A drawing I made for the Facebook page of Love in the time of Chasmosaurs to celebrate its having gained over 1,000 subscribers. Once again, I tried so not to fuss and labour over this and to just produce a relatively quick sketch. Once again, I failed.
Quick observers will have noted that the flying carpet and lamp are in reference to the One Thousand and One Nights, in honour of the milestone.
This illustration was commissioned by the Science Faculty of the University of Alberta for their holiday card this year. It revisits an older Holiday Hadrosaur theme of mine, only with an Edmontosaurus rather than a Parasaurolophus this time, for fairly obvious reasons. A Pachyrhinosaurus and a pair of Troodon round off the sympatric saurian cast. You may also recognise the familiar turbaned figure in one of the handlers. He recurs frequently in my work.
In the wake of completing this illustration, the discovery that Edmontosaurus actually had a rooster-like fleshy comb was finally published. You may imagine how I felt. I have expediently decided that my Edmontosaurus here is female (her name is Cybele). I can stick with that for now.

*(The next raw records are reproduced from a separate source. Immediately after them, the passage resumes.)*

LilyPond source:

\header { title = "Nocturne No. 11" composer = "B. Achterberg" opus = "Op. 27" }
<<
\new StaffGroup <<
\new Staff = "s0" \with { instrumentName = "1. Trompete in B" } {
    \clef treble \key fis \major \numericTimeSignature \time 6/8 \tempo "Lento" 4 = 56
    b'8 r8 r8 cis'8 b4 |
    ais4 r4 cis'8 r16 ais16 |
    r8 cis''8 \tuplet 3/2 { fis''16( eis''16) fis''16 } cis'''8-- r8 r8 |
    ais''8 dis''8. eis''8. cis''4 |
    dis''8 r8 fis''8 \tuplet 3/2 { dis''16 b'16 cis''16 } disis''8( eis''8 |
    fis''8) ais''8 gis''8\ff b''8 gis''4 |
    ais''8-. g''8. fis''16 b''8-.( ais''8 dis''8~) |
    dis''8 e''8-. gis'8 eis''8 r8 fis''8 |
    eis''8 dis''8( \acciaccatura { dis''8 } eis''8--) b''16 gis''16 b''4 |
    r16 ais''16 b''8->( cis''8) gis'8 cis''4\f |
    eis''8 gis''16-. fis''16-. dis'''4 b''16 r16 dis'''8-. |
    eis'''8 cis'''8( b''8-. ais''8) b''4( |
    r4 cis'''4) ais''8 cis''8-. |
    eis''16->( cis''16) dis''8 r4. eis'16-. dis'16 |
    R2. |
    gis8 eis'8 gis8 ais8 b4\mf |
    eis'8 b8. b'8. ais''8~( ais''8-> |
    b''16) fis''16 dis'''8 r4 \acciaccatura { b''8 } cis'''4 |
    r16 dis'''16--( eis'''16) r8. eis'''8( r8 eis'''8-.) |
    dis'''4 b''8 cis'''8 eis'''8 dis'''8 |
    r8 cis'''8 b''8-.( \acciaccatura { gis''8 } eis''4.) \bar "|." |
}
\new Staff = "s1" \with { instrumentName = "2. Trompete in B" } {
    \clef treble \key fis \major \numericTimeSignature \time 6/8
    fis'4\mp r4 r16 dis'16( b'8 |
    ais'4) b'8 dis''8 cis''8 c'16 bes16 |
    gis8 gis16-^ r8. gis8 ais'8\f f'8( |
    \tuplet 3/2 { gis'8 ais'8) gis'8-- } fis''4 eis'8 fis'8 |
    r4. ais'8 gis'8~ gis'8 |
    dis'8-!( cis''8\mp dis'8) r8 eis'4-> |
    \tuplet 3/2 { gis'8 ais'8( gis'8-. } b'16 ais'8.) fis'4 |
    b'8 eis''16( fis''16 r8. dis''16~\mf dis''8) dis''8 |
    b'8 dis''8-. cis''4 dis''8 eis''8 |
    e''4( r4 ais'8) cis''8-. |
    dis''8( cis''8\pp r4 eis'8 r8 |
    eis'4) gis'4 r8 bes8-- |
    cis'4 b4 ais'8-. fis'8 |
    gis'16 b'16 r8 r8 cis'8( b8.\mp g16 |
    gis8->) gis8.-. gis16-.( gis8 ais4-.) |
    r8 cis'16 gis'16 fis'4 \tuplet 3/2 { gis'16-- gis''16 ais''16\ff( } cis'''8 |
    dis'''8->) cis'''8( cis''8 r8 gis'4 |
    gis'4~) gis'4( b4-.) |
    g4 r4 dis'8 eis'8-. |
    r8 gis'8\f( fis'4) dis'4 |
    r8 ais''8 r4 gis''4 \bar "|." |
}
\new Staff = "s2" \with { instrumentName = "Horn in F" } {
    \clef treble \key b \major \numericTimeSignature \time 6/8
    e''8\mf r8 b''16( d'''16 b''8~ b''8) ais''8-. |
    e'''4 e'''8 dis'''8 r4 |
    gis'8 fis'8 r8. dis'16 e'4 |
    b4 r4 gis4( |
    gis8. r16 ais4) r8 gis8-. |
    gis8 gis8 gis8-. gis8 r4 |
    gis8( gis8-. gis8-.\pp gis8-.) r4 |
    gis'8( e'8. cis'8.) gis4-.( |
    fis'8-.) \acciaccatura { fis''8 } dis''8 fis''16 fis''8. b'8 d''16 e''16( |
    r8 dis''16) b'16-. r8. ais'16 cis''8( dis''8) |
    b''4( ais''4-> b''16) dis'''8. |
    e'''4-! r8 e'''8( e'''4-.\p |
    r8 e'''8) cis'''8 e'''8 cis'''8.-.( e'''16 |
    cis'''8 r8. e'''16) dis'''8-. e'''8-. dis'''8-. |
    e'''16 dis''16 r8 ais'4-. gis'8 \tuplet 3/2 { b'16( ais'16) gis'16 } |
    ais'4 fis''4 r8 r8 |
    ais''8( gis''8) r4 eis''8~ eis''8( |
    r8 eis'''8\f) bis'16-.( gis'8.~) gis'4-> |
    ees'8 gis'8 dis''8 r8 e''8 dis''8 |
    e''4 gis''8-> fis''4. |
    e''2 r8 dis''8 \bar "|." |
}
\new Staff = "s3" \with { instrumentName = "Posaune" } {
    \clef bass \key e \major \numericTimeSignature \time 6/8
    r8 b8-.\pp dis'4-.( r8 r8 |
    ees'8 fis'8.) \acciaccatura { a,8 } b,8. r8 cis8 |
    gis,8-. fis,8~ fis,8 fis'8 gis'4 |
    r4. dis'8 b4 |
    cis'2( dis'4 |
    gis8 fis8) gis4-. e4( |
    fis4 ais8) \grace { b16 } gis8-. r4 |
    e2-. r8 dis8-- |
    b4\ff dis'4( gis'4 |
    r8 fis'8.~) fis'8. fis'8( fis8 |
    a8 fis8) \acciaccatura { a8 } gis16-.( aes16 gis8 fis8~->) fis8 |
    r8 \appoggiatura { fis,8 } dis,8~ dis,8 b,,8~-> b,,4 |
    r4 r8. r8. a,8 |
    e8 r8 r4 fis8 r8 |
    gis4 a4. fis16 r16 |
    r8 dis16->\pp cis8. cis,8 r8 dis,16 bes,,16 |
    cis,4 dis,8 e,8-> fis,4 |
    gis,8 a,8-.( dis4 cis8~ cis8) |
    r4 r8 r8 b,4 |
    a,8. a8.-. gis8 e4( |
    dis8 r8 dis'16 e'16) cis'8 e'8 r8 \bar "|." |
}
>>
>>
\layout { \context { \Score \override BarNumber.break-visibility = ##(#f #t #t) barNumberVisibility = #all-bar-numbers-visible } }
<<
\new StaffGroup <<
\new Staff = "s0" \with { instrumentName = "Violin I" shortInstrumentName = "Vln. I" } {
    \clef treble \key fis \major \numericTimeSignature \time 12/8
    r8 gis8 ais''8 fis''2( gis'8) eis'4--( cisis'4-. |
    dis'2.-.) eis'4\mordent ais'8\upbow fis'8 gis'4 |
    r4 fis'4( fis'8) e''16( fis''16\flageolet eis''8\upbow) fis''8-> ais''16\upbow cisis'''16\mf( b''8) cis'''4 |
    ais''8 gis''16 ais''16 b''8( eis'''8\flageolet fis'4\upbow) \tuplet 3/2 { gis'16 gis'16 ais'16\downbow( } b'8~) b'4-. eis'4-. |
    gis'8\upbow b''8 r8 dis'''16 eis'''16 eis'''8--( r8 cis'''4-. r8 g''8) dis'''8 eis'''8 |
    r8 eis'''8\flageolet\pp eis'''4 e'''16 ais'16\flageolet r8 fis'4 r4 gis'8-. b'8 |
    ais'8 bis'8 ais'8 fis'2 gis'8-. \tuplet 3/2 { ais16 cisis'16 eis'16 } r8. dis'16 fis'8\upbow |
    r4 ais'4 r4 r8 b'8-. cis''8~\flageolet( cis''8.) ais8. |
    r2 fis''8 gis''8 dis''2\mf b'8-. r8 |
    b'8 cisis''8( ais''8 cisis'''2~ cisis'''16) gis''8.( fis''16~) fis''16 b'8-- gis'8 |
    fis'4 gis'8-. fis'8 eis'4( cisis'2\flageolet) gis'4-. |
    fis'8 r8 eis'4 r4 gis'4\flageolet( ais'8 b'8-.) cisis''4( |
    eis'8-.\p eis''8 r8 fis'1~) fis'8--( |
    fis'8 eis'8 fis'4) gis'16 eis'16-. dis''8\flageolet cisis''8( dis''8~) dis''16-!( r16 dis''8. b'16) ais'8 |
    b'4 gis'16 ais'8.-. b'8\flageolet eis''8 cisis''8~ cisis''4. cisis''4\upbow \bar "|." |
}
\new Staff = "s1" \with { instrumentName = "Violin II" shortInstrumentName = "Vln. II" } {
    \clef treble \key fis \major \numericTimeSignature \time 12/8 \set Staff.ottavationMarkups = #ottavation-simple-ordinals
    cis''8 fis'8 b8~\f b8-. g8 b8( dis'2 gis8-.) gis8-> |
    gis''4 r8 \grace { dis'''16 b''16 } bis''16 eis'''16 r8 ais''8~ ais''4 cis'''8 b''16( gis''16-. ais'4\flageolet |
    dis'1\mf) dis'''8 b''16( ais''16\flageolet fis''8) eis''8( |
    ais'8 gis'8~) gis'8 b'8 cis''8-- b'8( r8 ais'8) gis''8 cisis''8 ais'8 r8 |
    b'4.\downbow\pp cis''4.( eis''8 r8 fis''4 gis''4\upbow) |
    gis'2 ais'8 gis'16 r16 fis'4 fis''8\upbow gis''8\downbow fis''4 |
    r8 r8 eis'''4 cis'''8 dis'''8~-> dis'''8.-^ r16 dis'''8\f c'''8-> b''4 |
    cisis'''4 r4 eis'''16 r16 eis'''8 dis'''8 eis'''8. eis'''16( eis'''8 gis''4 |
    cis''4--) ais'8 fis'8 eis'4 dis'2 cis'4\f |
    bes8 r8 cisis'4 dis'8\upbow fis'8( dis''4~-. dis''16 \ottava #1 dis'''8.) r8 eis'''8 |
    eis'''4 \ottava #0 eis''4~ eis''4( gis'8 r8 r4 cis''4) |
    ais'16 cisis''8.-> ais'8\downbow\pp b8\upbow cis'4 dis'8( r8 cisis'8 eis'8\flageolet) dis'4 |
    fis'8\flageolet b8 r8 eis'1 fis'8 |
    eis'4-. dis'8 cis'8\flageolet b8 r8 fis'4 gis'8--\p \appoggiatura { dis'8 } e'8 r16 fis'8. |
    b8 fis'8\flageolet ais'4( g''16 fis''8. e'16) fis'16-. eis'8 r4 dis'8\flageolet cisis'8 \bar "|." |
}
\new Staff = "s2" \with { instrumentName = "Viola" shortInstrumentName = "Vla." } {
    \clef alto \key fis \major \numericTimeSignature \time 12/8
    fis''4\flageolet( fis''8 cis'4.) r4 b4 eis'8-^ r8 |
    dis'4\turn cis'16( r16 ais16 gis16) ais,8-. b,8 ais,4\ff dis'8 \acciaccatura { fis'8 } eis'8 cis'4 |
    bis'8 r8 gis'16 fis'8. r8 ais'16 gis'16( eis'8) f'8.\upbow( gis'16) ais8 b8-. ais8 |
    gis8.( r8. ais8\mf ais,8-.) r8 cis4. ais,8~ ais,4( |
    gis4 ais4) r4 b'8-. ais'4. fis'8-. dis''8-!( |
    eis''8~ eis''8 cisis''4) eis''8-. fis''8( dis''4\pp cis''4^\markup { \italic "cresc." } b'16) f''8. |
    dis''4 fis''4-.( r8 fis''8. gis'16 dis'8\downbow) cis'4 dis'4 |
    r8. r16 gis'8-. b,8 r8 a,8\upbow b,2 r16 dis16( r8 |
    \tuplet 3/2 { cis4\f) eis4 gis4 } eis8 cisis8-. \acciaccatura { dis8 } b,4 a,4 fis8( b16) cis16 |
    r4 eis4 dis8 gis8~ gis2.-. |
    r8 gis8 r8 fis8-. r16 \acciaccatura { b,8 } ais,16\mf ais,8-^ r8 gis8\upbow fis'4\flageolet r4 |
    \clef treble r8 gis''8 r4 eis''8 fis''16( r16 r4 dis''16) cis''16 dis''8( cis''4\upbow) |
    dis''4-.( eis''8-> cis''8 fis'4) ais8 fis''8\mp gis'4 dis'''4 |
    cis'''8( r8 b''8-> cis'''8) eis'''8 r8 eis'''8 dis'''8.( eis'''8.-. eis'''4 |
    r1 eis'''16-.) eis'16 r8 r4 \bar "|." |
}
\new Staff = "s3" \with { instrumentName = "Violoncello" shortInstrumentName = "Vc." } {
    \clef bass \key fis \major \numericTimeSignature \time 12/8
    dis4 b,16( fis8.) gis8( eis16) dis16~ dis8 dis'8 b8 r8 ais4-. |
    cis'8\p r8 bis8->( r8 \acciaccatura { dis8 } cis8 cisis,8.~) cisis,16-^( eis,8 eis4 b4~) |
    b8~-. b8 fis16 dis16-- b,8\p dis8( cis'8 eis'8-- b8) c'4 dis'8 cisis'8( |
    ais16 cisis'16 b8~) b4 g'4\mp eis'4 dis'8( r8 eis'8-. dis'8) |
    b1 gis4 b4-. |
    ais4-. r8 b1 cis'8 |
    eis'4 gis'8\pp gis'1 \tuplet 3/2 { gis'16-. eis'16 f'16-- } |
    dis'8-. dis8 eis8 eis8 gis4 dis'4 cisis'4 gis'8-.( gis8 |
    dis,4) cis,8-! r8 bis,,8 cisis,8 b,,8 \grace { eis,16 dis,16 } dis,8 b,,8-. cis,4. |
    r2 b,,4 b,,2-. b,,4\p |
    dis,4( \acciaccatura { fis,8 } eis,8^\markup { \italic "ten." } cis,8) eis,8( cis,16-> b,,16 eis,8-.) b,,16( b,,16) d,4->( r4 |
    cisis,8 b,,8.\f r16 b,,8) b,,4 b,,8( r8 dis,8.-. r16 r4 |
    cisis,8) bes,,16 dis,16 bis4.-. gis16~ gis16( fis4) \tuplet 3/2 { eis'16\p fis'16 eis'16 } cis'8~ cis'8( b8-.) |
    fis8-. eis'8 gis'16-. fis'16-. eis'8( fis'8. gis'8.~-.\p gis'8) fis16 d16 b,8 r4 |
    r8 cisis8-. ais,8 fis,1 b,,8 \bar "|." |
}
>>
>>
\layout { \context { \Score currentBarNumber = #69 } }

This tiny painting (roughly postcard size) is a much belated birthday Triceratops for my friend, Christopher DiPiazza of Jersey Boys Hunt Dinosaurs. I do apologise for there being rather many illustrations of the three-horned one of late. It just happens to be a favourite of several friends.
Watercolour on Bockingford cold pressed, 147 x 103mm. The full view here is larger than the original.
Detail of the Triceratops, which in the original is approximately 70mm long in a straight horizontal line.